Presiden pun yakin bahwa penyidik Komisi Pemberantasan Korupsi (KPK) menyelesaikan perkara tersebut hingga tuntas dengan mengedepankan profesionalitas. Hal itu juga merupakan harapan rakyat.
Ia berharap kasus ini diproses dengan benar. Ia juga yakin bahwa KPK akan bertindak profesional terhadap kasus ini.

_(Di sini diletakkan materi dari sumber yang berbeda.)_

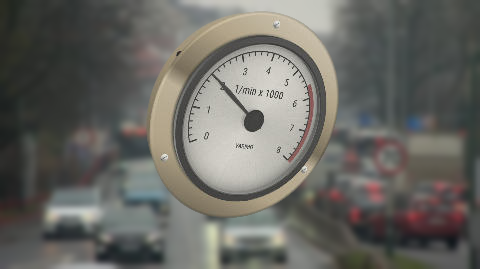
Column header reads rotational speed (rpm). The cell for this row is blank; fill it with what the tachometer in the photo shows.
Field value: 2000 rpm
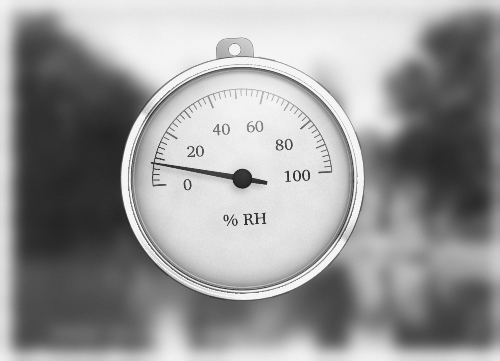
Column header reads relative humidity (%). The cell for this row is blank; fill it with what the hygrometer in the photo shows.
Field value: 8 %
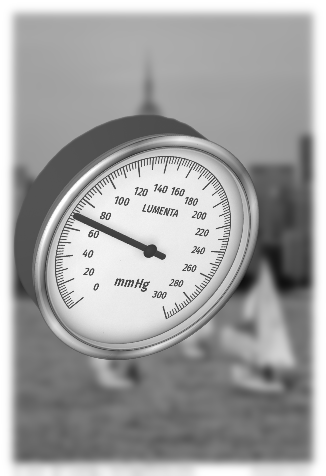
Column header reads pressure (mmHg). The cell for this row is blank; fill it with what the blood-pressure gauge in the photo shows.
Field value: 70 mmHg
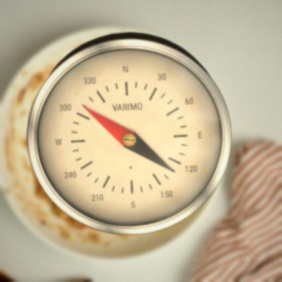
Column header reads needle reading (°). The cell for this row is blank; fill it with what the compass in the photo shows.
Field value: 310 °
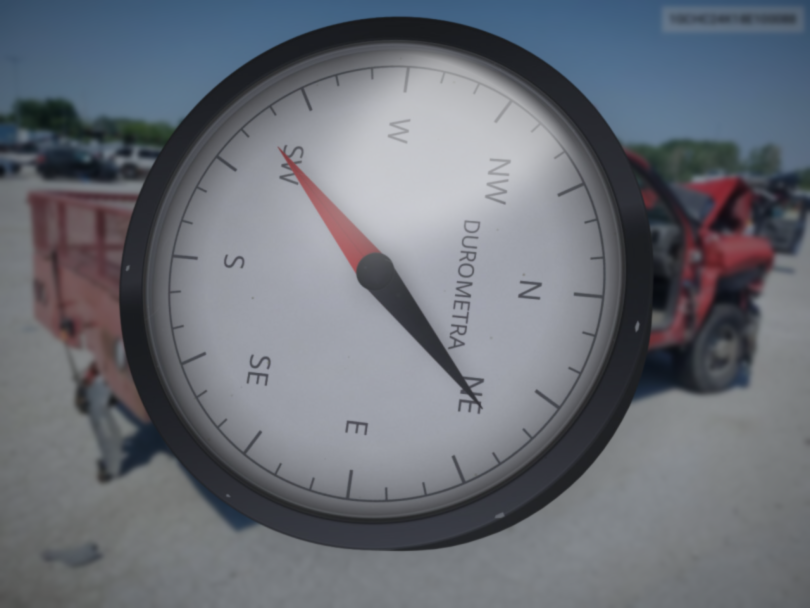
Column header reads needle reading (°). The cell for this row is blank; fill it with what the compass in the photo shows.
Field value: 225 °
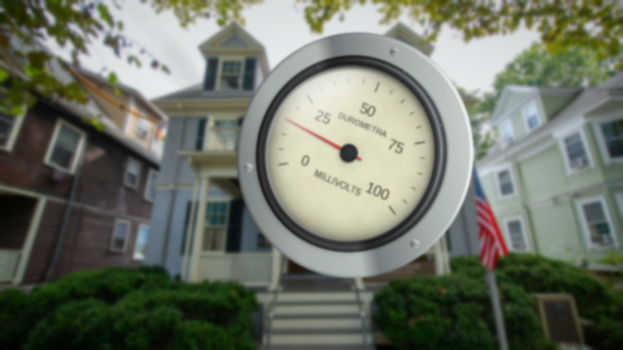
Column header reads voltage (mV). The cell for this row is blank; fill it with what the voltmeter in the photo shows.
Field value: 15 mV
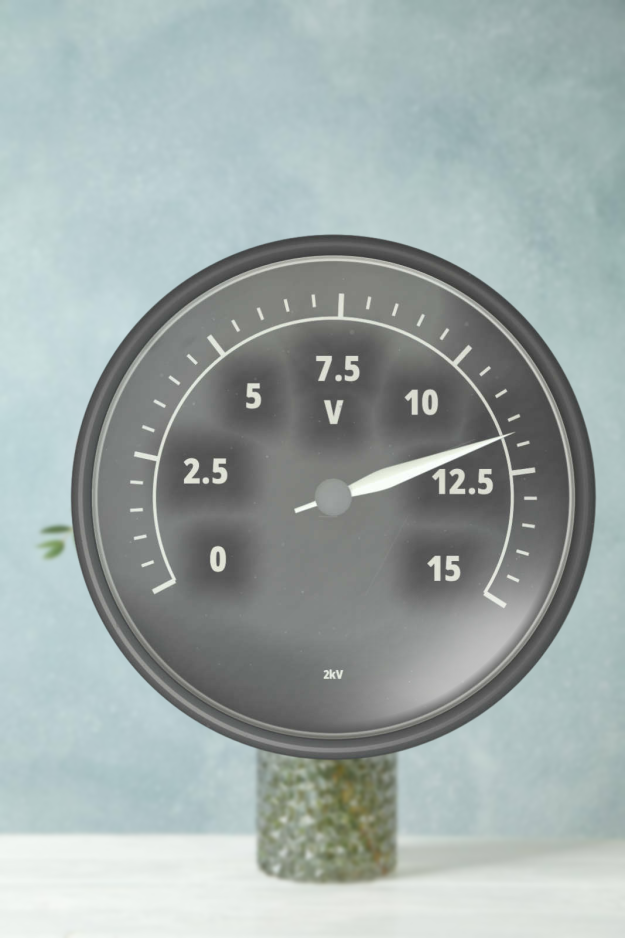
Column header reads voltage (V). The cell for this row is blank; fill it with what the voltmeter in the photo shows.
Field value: 11.75 V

Kita tahu, perkara dugaan korupsi e-KTP sudah memasuki sidang perdana. Perkara itu menjerat mantan Direktur Pengelola Informasi Administrasi Kependudukan, Direktorat Jenderal Kependudukan dan Pencatatan Sipil Kemendagri Sugiharto, dan mantan Direktur Jenderal Kependudukan dan Pencatatan Sipil, Irman.
Saat ini, kedua nama itu sudah duduk di kursi terdakwa.
Dalam dakwaan yang dibacakan Jaksa Penuntut Umum (JPU) di Pengadilan Tipikor, Jakarta, Kamis (9/3) lalu, disebutkan bahwa sekitar Juli hingga Agustus 2010, DPR RI mulai melakukan pembahasan RAPBN TA 2011. Salah satunya soal anggaran proyeke-KTP.
Andi Agustinus alias Andi Narogong selaku pelaksana proyek beberapa kali melakukan pertemuan dengan sejumlah anggota DPR RI. Kemudian disetujui anggaran senilai Rp5,9 triliun dengan kompensasi Andi memberi fee kepada beberapa anggota DPR dan pejabat Kementerian Dalam Negeri.
Akhirnya disepakati 51 persen dari anggaran digunakan untuk proyek, sementara 49 persen untuk dibagi-bagikan ke Kemendagri, anggota DPR RI, dan keuntungan pelaksana pekerjaan atau rekanan.